CHARLESTON — For the last four weeks, Morgantown has had its back against the wall. Now, the Mohigans can finally take a breather — just not in the way they wanted to.
MHS will collect gear on Monday and call it season after falling 42-0 on Friday night to No. 3 Capital during the first-round of the WVSSAC Class AAA playoffs.
“We ran into a bus. That’s a very good Capital football team,” head coach Matt Lacy said. “We have to capitalize and make plays when we have the opportunity.”
The Mohigans struggled to move the ball from buzzer-to-buzzer, failing to find the end zone, tallying just 155 yards against a stout Cougar defense.

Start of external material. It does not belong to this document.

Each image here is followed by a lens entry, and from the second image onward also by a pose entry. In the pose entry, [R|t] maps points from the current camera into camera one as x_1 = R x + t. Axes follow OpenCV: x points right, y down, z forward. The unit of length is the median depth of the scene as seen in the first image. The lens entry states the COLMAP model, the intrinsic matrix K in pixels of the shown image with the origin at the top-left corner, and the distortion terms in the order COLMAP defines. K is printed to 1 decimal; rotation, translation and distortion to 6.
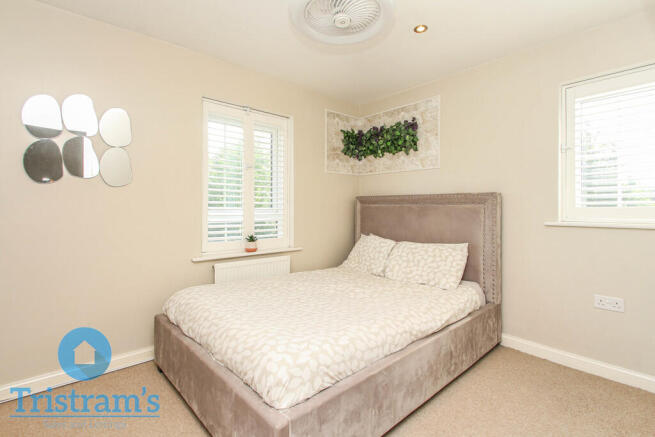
lens RADIAL K [[313.6, 0, 329.2], [0, 313.6, 208.0], [0, 0, 1]] dist [0.016168, -0.000199]
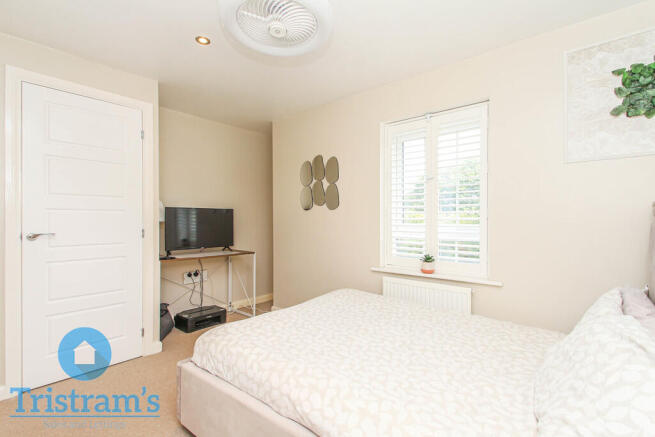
lens RADIAL K [[308.7, 0, 336.2], [0, 308.7, 220.5], [0, 0, 1]] dist [0.016839, -0.000272]
pose [[0.158035, -0.009838, -0.987385, 0.535928], [-0.006096, 0.999922, -0.010939, 0.000194], [0.987415, 0.007748, 0.157962, 0.555035]]
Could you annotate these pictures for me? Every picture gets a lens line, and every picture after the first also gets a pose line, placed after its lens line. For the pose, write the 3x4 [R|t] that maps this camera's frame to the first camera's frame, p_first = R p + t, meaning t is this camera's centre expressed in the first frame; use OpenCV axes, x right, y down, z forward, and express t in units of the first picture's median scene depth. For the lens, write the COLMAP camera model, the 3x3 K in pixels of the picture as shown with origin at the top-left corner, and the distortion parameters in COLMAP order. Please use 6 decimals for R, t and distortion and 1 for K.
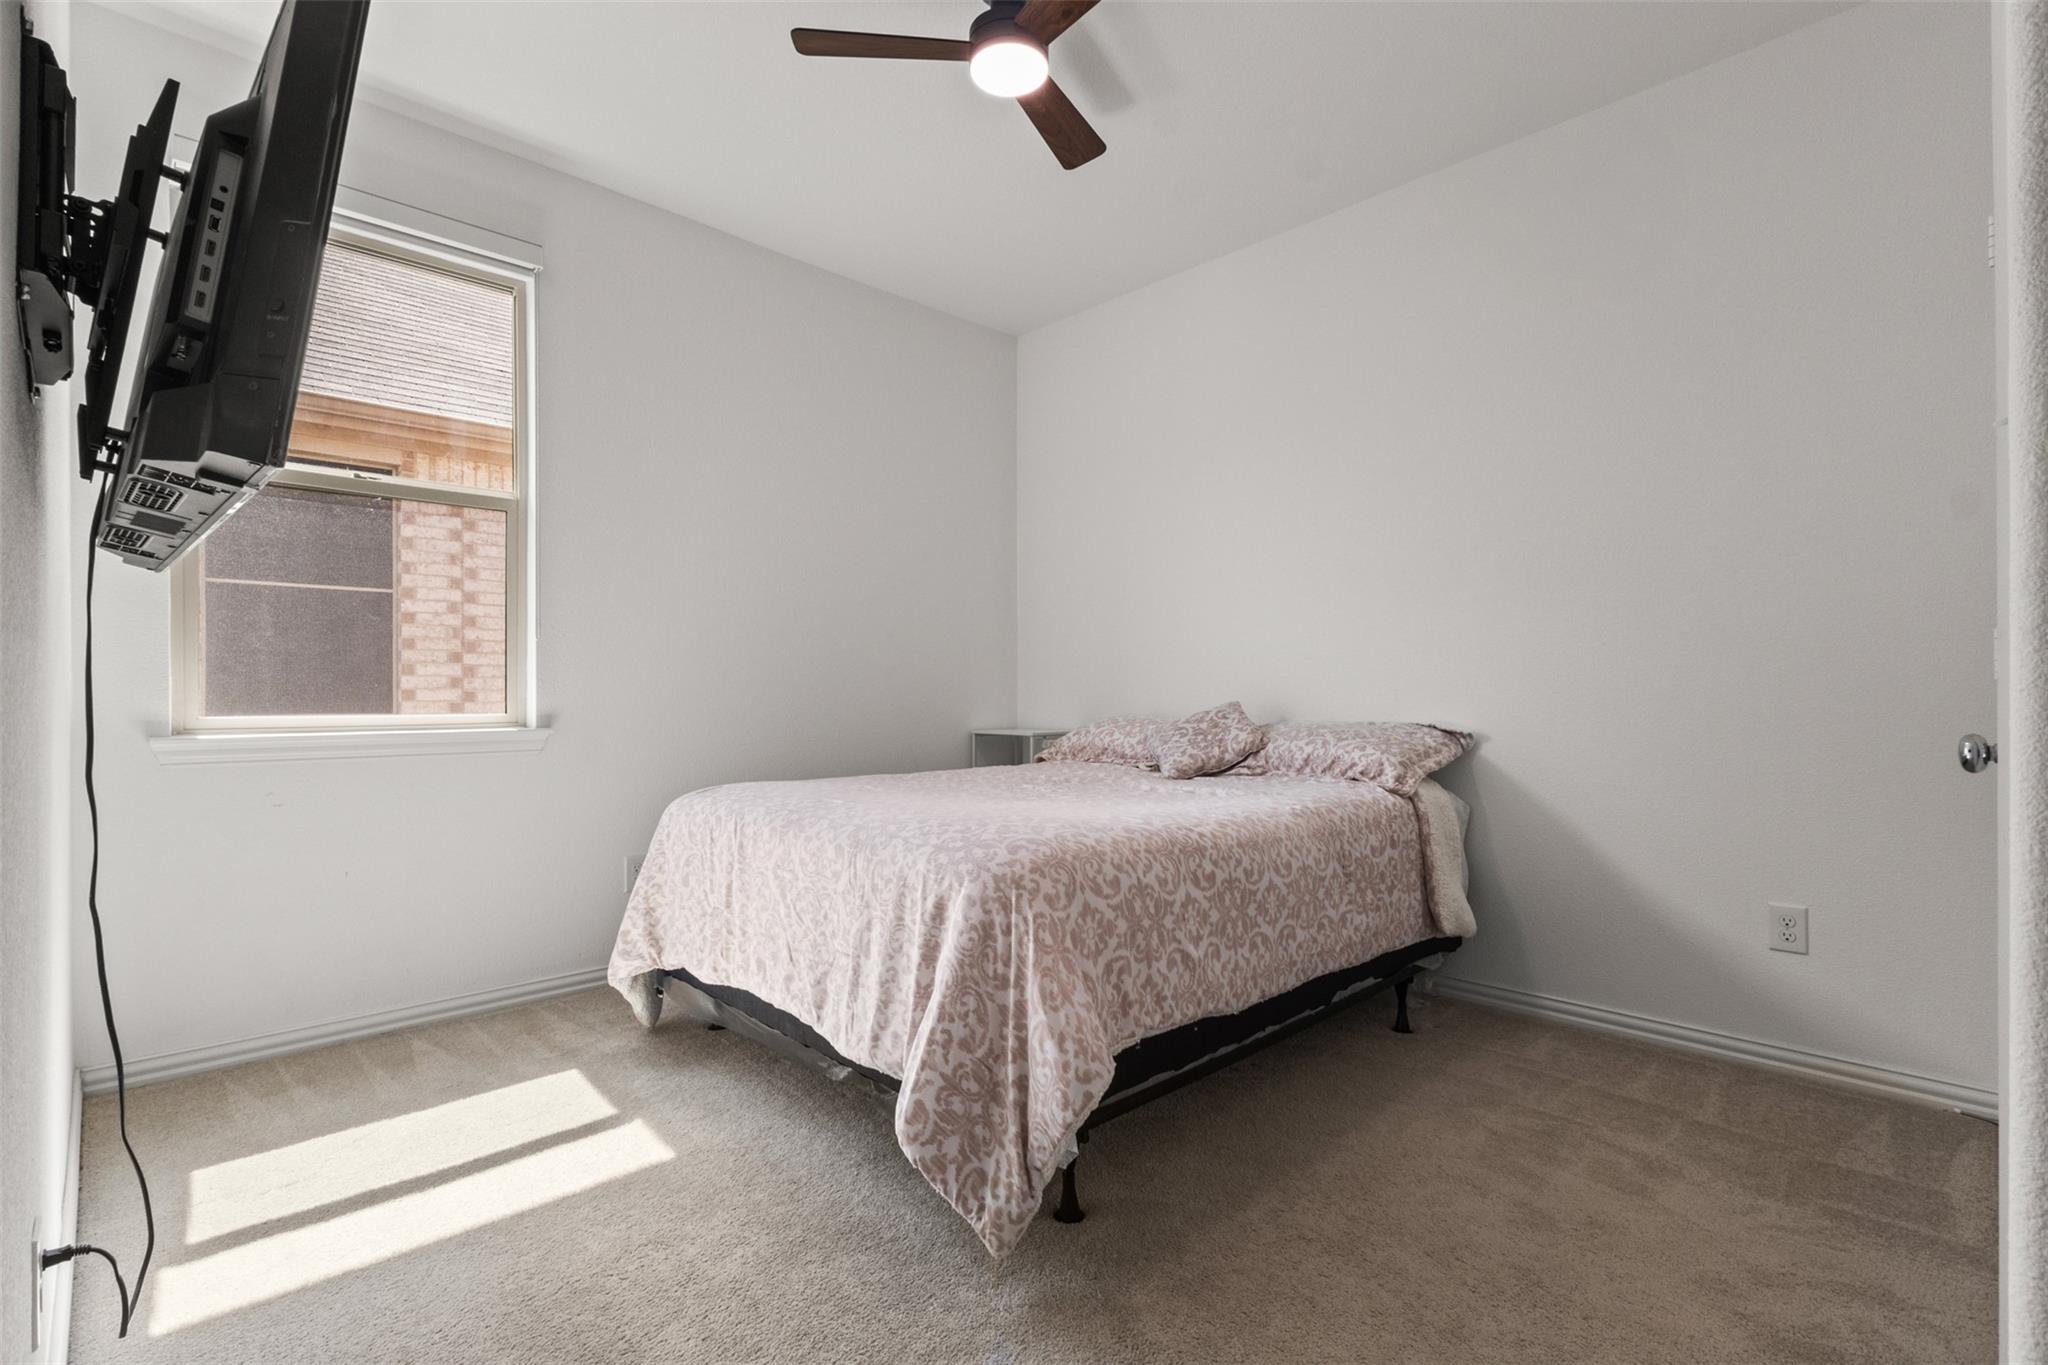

The performance was a sharp contrast from their previous two games, where they tallied well over 700 yards and 100 points combined.
“These guys were better than the last two teams we played,” senior Luke Milne said. “They were bigger in size and they just made more plays.”
Capital’s main weapon proved to be their athleticism, and they cut, juked and spun around Mohigans defenders and down the field en route to a 396-yard performance offensively. The star of the night for the Cougars was senior quarterback and WVU commit Kerry Martin, who threw for 195 yards and four touchdowns while adding 74 yards on the ground.
“It’s hard. That’s something you can’t simulate in practice,” Lacy said “It’s a credit to them and those playmakers.”
According to Milne, the Mohigans defense had a fairly good idea of what the Cougar offense would bring to the field — unfortunately, knowing what’s coming doesn’t always translate to stopping it.
“There was nothing they did that we didn’t see coming. We had a great game plan — [defensive coordinator Matt] Kelly always puts in a great effort,” he said. “They just made more plays and that’s what it comes down to.”
The contest was marred by a barrage of penalties, as Morgantown accumulated 11 for 87 yards while Capital crossed the century mark with 122 yards on 12 flags.
“They have to clean up a little bit. Penalty wise — holy cow, they had 10 or 12 and we were up there with 10 or 12,” Lacy said. “If Capital can clean that up, they’ll be a special football team.”
While the loss certainly stings for the Mohigans and their senior class, Lacy wasted no time in looking ahead to what can be done to have his squad as sharp as possible heading into 2019.
“We’ll regroup, we’ll see where we can get better, and we’ll do that moving forward into next season,” he said.
As the realization that the season is over sunk in for the players, Milne reflected on the bond that the team has formed and the experience of playing as a member of that group.
“We have a great group of seniors and a great group of underclassmen that are really close, and the coaches always give a lot of effort,” he said. “I want to thank my coaches and teammates for a good season during my last year of football.”